▸ **WORK INSTRUCTIONS**: Among the entries below, extract exactly the lines that run from the one with "https://github.com/orgs/ci2-ipt/projects/2" through the one with "- Make sure", both ends included.

▸ **MATERIALS PROVIDED**:
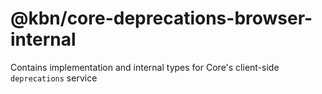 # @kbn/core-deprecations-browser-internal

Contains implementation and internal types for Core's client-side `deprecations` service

* * *

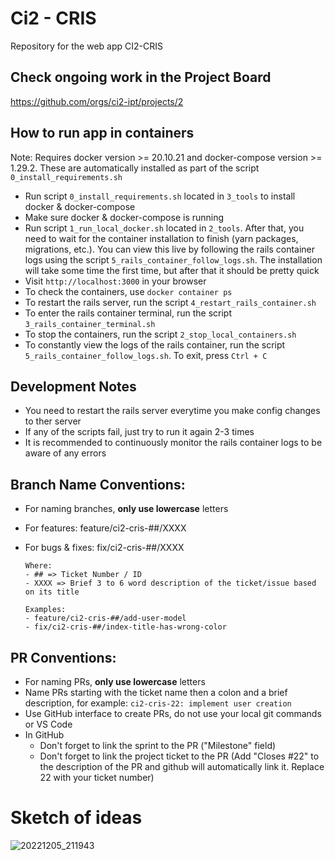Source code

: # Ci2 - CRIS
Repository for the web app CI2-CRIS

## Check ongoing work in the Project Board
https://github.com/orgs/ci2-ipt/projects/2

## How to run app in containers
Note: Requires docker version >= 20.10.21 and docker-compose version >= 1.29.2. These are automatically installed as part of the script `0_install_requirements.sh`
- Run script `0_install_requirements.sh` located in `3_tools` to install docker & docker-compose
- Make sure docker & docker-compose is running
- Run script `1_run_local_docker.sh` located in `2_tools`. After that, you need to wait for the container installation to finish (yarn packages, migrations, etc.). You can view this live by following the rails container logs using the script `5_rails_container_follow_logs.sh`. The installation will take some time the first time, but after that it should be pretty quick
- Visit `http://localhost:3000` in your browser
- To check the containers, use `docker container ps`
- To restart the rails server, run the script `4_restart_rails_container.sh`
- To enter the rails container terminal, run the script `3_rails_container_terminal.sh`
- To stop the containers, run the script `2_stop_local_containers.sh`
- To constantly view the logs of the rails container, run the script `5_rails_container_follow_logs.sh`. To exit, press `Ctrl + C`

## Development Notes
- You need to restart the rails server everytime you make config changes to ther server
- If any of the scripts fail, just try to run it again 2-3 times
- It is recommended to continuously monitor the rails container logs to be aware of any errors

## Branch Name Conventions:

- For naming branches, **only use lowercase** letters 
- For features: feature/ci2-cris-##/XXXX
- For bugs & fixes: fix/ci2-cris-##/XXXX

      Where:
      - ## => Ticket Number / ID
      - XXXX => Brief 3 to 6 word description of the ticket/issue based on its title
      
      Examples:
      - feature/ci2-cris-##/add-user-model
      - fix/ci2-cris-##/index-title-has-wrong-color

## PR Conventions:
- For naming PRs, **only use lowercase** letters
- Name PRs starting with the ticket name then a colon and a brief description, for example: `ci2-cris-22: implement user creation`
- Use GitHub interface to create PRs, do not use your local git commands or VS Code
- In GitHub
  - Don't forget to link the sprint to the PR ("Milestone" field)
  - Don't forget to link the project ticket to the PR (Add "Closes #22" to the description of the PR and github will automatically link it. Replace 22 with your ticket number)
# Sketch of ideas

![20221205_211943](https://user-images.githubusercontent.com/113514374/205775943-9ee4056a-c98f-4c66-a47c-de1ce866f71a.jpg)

▸ **THE COMPLETED TASK**:
https://github.com/orgs/ci2-ipt/projects/2

## How to run app in containers
Note: Requires docker version >= 20.10.21 and docker-compose version >= 1.29.2. These are automatically installed as part of the script `0_install_requirements.sh`
- Run script `0_install_requirements.sh` located in `3_tools` to install docker & docker-compose
- Make sure docker & docker-compose is running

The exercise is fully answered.